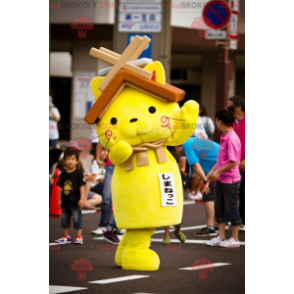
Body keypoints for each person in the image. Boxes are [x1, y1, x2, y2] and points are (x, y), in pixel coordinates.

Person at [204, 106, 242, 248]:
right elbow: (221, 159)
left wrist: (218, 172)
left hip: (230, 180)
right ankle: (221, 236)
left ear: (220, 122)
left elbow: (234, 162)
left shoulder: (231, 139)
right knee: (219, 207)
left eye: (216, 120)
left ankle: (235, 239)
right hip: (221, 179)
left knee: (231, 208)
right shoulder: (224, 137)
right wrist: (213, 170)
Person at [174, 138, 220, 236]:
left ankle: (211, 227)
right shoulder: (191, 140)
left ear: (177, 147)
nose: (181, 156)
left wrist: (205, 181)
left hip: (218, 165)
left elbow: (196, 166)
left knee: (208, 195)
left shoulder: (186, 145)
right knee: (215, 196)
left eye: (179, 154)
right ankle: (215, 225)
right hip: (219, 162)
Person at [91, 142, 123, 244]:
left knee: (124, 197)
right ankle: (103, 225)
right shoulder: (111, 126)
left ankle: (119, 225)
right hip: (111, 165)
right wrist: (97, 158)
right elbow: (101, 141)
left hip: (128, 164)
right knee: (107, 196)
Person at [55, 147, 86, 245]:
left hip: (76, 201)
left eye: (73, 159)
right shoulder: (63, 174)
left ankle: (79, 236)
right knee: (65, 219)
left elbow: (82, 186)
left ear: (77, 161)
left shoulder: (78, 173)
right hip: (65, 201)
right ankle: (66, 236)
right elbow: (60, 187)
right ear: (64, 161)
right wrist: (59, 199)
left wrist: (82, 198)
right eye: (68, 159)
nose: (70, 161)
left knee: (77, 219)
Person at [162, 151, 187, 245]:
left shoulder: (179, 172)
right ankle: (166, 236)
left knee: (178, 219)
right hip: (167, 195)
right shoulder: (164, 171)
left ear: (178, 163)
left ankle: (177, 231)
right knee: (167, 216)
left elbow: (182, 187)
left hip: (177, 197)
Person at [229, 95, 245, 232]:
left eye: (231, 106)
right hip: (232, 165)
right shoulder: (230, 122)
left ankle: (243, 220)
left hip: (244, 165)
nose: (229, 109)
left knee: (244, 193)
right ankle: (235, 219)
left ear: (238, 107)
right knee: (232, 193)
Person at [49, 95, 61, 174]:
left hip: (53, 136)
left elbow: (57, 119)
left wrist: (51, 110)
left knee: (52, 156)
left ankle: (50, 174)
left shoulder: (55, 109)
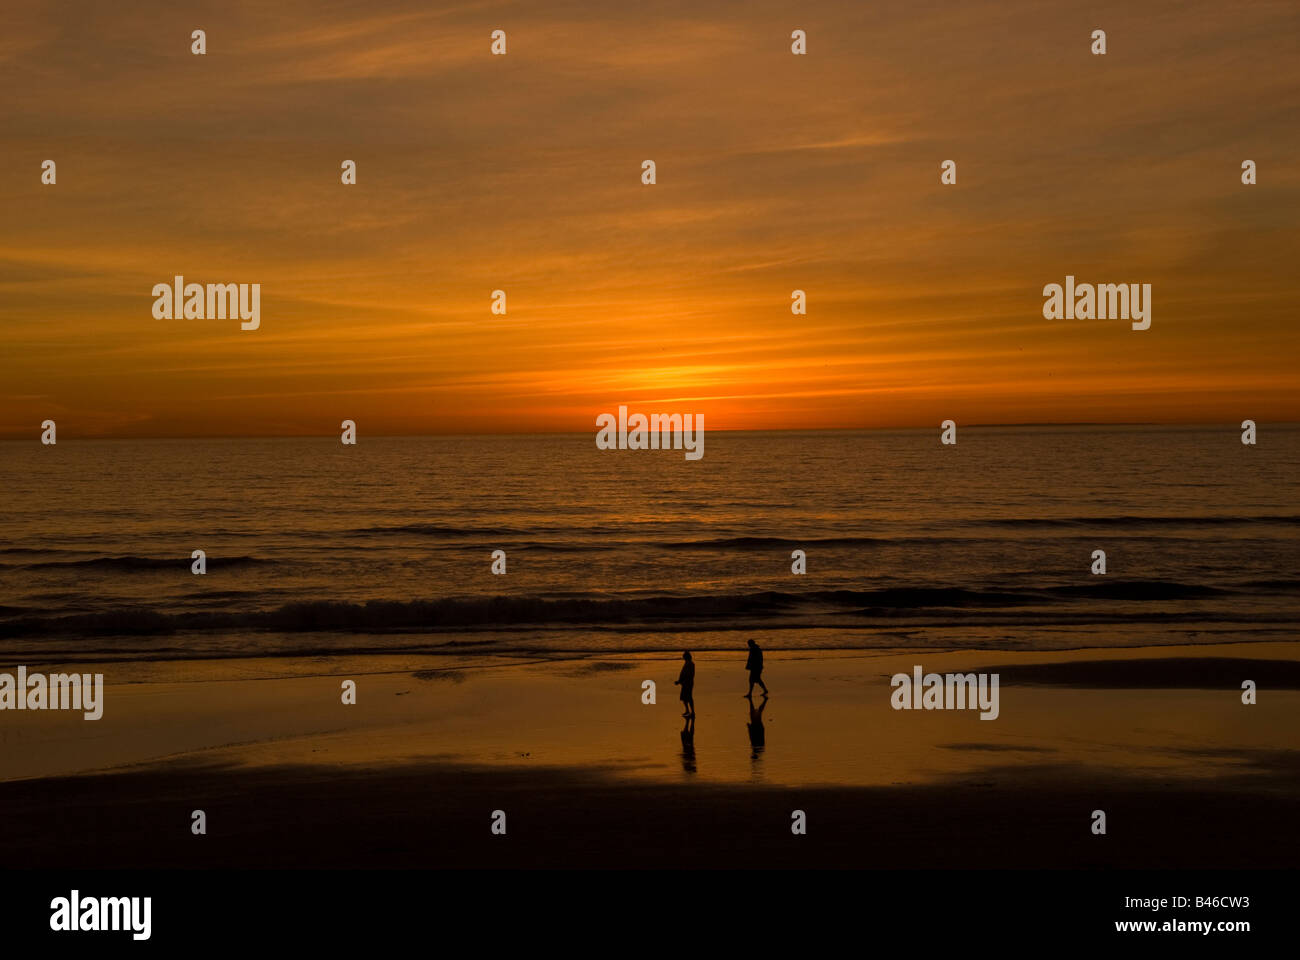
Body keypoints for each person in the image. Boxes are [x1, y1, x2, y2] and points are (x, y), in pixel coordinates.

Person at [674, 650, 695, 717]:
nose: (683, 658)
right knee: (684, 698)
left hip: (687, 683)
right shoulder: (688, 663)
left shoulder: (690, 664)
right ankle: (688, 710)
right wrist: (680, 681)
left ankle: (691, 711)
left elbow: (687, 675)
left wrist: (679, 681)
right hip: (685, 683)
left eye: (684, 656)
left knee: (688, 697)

##########

◆ WHAT YOU ARE ASKED TO DO ◆
Filter the records above for lines with "elbow".

◆ SOLVED PROBLEM ◆
right elbow: (221, 159)
left elbow: (234, 162)
left elbow: (196, 166)
right elbow: (101, 141)
left elbow: (82, 186)
right elbow: (60, 187)
left elbow: (182, 187)
left elbow: (57, 119)
left elbow: (687, 675)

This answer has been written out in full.